** Opening Listed records block **

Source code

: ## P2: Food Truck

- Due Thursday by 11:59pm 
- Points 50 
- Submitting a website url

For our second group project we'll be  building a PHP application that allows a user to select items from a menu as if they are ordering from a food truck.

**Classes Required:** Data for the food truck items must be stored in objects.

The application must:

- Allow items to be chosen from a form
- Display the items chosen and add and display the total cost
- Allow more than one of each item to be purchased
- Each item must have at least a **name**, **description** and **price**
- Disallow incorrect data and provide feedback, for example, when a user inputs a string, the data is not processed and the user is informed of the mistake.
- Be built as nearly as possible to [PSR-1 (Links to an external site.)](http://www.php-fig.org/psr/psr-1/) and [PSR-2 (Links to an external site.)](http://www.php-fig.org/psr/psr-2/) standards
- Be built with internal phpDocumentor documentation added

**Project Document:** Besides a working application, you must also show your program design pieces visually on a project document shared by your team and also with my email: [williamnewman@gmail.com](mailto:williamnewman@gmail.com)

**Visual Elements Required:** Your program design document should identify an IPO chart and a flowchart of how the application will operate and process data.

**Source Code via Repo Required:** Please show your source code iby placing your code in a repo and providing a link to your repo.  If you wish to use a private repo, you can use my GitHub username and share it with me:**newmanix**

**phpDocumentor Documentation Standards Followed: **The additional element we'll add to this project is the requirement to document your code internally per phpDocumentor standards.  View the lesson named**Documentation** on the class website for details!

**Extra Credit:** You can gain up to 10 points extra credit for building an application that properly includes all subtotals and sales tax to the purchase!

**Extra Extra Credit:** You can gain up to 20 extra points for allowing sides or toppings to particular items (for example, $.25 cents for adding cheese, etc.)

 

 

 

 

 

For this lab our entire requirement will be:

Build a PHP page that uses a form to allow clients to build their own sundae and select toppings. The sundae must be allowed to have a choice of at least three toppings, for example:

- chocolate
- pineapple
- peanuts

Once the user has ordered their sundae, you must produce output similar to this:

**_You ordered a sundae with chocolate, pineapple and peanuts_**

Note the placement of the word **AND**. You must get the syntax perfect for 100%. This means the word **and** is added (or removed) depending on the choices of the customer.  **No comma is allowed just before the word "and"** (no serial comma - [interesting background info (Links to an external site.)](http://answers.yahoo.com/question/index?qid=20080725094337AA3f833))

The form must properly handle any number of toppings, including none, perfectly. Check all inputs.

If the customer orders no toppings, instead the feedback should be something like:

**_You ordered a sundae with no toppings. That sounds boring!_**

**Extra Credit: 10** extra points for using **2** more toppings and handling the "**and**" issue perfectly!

** Closing Listed records block **
** Opening Listed records block **

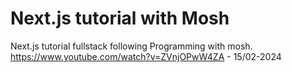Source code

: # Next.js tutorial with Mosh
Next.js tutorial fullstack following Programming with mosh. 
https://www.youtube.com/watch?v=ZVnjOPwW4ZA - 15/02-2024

** Closing Listed records block **

◆ Work request
From the records above, give again exactly the lines running from the line with "stored in objects." to the line with "- Be built with", inclusive.

◆ Task solution
**Classes Required:** Data for the food truck items must be stored in objects.

The application must:

- Allow items to be chosen from a form
- Display the items chosen and add and display the total cost
- Allow more than one of each item to be purchased
- Each item must have at least a **name**, **description** and **price**
- Disallow incorrect data and provide feedback, for example, when a user inputs a string, the data is not processed and the user is informed of the mistake.
- Be built as nearly as possible to [PSR-1 (Links to an external site.)](http://www.php-fig.org/psr/psr-1/) and [PSR-2 (Links to an external site.)](http://www.php-fig.org/psr/psr-2/) standards
- Be built with internal phpDocumentor documentation added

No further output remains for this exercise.